Google criticizes Samsung for making changes to the Android kernel |
Google this week criticized Samsung Galaxy A50 for its problems and specifically mentioned that Samsung had made unnecessary changes to the heart of the Android system. Although Samsung is the largest manufacturer of Google devices, the last step from Samsung has drawn criticism. from Google.
Critics came from the Google Security team named Project Zero, which is responsible for discovering weaknesses and weaknesses, and explained Jann Horn from the Google Project Zero Security Team, Samsung Galaxy A50 in an article. Very detailed. Android kernel concerns.
The post states that every Android device has made changes to Linux kernel for Android to make it work properly, because these changes on the device are important, but in many cases necessary, but what Samsung is doing. These changes seem to cause more functional weaknesses.
Horn said: Samsung's changes are designed to provide hardware access directly to the kernel by adding custom drivers to transfer data to the end user.

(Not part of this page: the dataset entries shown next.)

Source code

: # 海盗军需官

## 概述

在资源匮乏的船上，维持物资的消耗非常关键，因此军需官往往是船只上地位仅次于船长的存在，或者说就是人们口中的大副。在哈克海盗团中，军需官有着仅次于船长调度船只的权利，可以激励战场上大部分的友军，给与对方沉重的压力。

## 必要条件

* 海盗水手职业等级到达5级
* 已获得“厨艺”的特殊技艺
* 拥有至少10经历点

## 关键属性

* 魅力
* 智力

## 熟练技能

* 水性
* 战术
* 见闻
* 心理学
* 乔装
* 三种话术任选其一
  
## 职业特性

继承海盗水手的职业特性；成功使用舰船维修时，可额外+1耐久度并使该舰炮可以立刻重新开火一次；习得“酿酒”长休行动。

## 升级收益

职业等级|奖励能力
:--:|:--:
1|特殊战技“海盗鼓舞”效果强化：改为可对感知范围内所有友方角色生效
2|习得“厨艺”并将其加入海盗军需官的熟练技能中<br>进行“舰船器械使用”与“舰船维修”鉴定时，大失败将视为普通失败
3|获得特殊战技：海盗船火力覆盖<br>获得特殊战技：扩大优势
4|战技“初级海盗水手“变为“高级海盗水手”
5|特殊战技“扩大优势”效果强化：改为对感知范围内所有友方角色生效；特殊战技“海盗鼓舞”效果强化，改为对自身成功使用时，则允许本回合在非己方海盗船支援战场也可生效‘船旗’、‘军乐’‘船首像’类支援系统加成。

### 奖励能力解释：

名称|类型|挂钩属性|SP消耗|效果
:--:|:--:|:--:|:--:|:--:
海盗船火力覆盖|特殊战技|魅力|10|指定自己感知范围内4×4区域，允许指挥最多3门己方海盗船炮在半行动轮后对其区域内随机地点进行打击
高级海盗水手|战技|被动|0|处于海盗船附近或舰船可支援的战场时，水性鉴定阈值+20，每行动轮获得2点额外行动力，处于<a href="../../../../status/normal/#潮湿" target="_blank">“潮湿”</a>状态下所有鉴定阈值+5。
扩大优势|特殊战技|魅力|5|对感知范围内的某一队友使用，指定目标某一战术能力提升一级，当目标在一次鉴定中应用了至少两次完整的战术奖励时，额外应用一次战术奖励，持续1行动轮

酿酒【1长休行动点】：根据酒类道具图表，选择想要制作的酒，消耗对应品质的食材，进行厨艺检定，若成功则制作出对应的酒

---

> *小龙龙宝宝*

These changes are not verified by kernel developers.
This means that Samsung is trying to solve the problem on its own rather than using more official Google messages that can execute possible random code on devices running Android Pie Android or even Android 10.

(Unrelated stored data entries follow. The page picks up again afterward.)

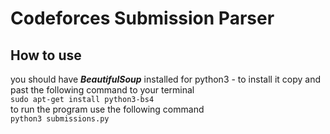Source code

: # Codeforces Submission Parser
## How to use
you should have ***BeautifulSoup*** installed for python3 - to install it copy and past the following command to your terminal<br>
`sudo apt-get install python3-bs4`<br>
to run the program use the following command<br>
` python3 submissions.py `<br>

Horn explains this by talking about a bug in the Galaxy A50 affecting the Samsung Operations Security subsystem to review the process that Google reported to Samsung in November and released a fix this month. -ci. ,
Google says it has worked hard to protect operations that have access to device drivers to prevent security violations. Kernel changes to Samsung devices above seem to be a common cause of security breaches.
When companies like Samsung made changes to the kernel, they shut down Google, and the search giant said changes to Samsung were not necessary. For example, the change in Samsung is a safety measure designed to arbitrarily limit an attacker's ability to read and write in the kernel.
Google says this change is unnecessary, and Samsung's efforts may have prevented attackers from getting to this point better, and Horn said all sellers should strive to use and implement commonly used updates. Control the main kernel instead of working one way or another. Individual and increased risk of errors.